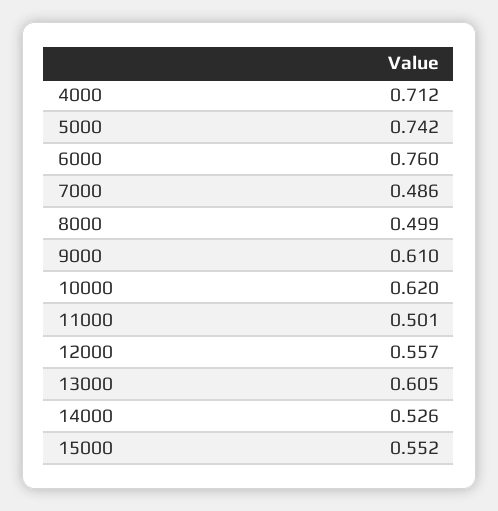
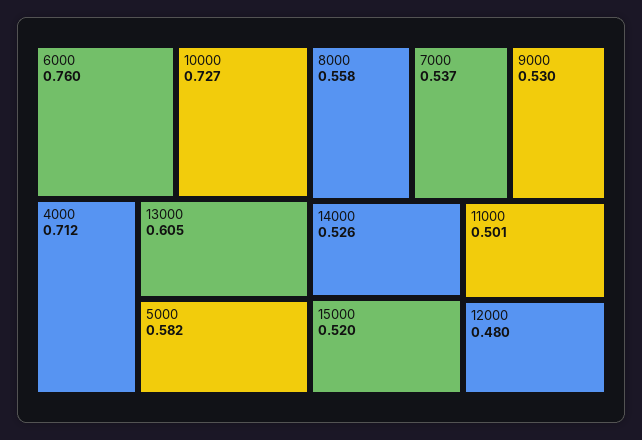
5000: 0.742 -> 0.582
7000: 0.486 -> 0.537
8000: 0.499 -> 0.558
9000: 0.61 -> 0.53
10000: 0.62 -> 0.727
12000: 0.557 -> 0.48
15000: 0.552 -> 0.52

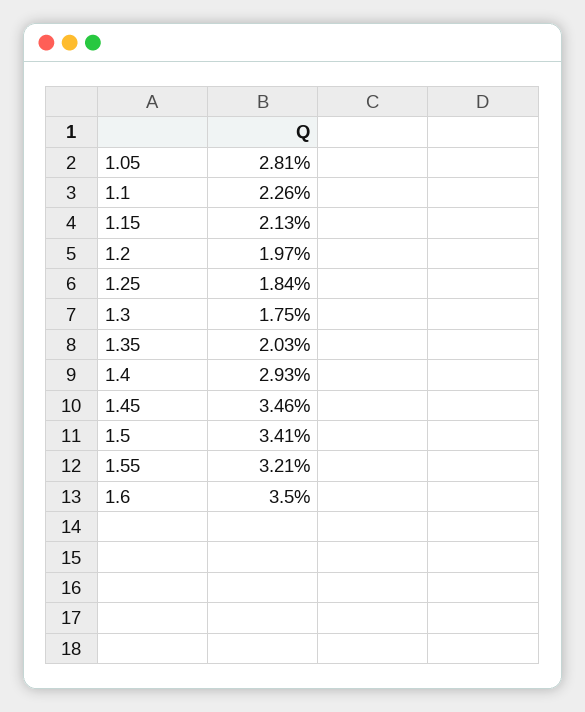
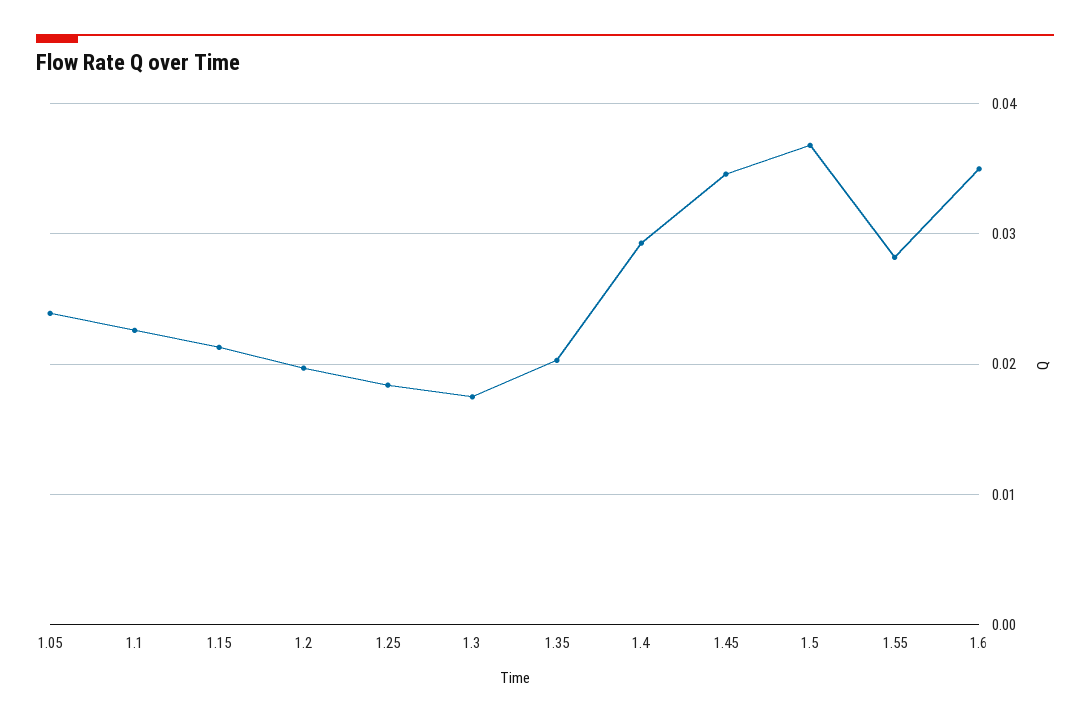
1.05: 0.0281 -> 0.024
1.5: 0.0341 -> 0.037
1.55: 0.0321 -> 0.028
--------------------------------------------------
> _Task_
Copy the records word for word, leaving no picture in the copy.

> _Response to the task_
5000: 0.742 -> 0.582
7000: 0.486 -> 0.537
8000: 0.499 -> 0.558
9000: 0.61 -> 0.53
10000: 0.62 -> 0.727
12000: 0.557 -> 0.48
15000: 0.552 -> 0.52

1.05: 0.0281 -> 0.024
1.5: 0.0341 -> 0.037
1.55: 0.0321 -> 0.028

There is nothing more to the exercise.